### WHAT IS BEING ASKED
Pull every line holding the string "отзывов" from the records below.

(Dataset entries)
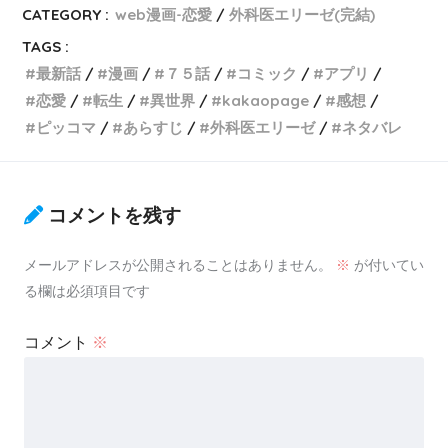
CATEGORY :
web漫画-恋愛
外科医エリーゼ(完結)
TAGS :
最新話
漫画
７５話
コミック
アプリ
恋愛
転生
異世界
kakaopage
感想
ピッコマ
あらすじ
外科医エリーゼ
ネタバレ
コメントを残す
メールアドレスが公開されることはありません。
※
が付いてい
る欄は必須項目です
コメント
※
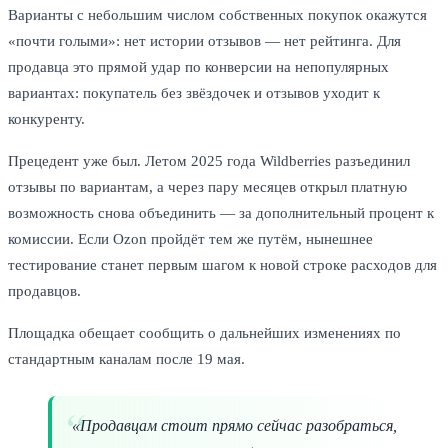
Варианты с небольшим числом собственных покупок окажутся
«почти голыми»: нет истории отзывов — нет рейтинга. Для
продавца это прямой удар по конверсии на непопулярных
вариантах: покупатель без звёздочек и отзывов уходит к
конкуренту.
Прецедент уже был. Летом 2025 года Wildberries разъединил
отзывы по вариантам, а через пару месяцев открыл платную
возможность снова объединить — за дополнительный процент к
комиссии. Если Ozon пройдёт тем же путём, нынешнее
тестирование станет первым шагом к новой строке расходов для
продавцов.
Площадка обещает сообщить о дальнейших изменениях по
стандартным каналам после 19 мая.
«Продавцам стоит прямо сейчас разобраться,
==
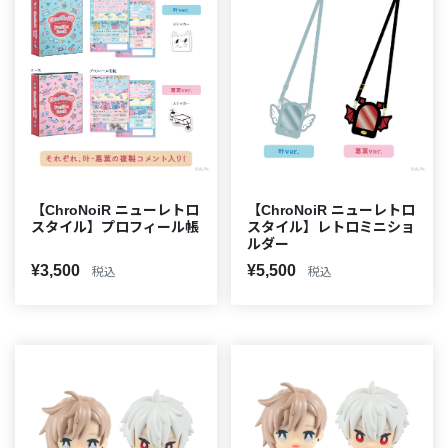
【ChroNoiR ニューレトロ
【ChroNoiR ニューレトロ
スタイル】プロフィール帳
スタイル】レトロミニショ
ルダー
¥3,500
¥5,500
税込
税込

### RESPONSE
«почти голыми»: нет истории отзывов — нет рейтинга. Для
вариантах: покупатель без звёздочек и отзывов уходит к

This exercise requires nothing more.